- _Dataset items_

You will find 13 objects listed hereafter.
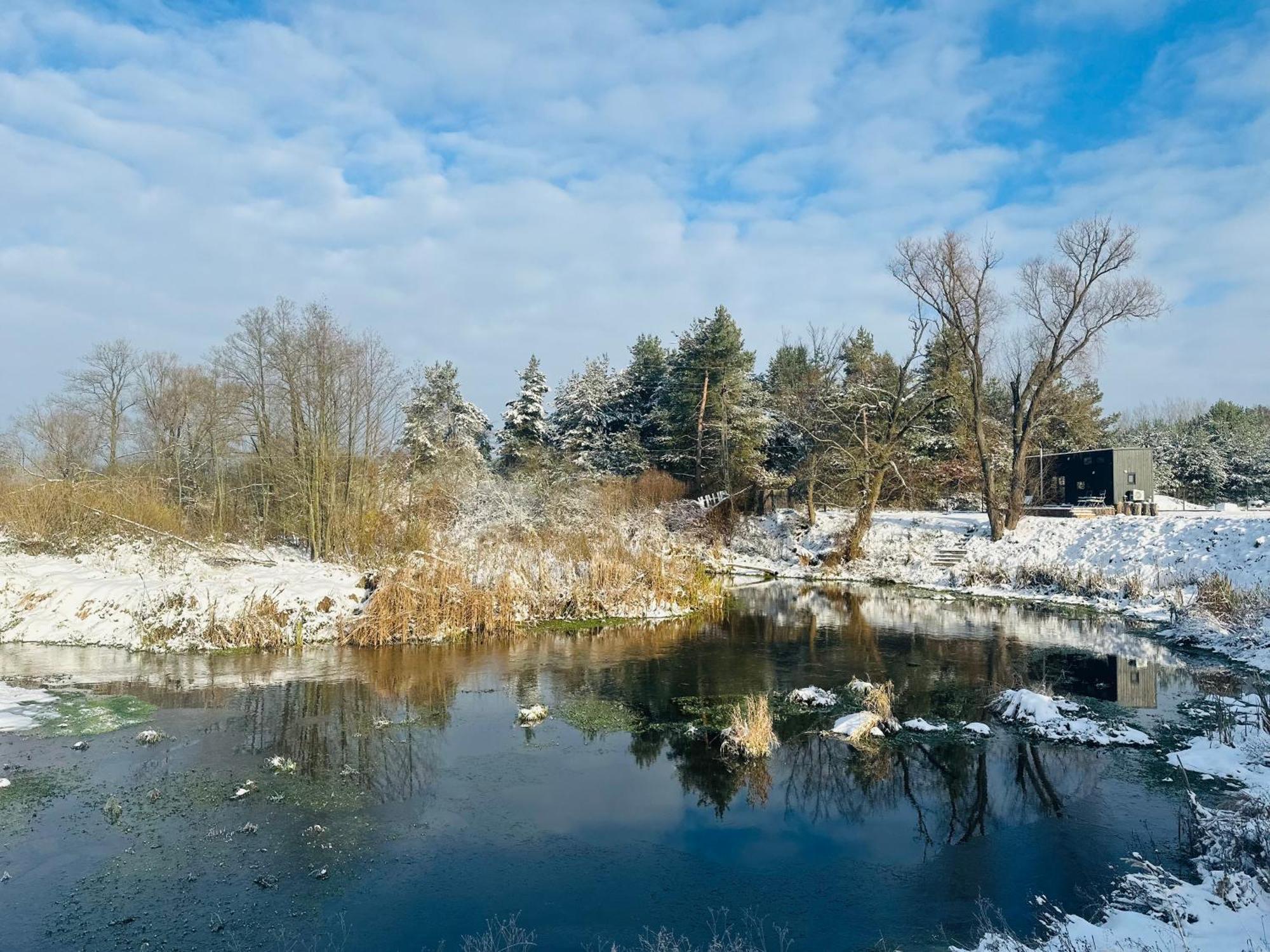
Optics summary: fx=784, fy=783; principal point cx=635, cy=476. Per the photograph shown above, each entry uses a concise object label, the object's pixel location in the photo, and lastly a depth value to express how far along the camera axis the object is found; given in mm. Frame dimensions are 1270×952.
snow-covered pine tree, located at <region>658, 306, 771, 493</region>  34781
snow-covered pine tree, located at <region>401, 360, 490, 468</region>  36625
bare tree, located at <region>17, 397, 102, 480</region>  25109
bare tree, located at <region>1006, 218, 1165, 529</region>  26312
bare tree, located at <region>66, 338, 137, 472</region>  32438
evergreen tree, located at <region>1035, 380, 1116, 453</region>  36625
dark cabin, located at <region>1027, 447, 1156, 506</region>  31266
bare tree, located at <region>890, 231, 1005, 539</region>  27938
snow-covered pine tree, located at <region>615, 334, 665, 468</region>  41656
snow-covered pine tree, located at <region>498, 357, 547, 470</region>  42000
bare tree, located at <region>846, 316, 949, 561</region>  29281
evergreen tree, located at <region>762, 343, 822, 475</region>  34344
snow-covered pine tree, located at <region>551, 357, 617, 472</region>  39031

- _Task details_
Each line above that carries the string "bare" has to be returned.

- _Expected answer_
bare tree, located at <region>17, 397, 102, 480</region>  25109
bare tree, located at <region>1006, 218, 1165, 529</region>  26312
bare tree, located at <region>66, 338, 137, 472</region>  32438
bare tree, located at <region>890, 231, 1005, 539</region>  27938
bare tree, located at <region>846, 316, 949, 561</region>  29281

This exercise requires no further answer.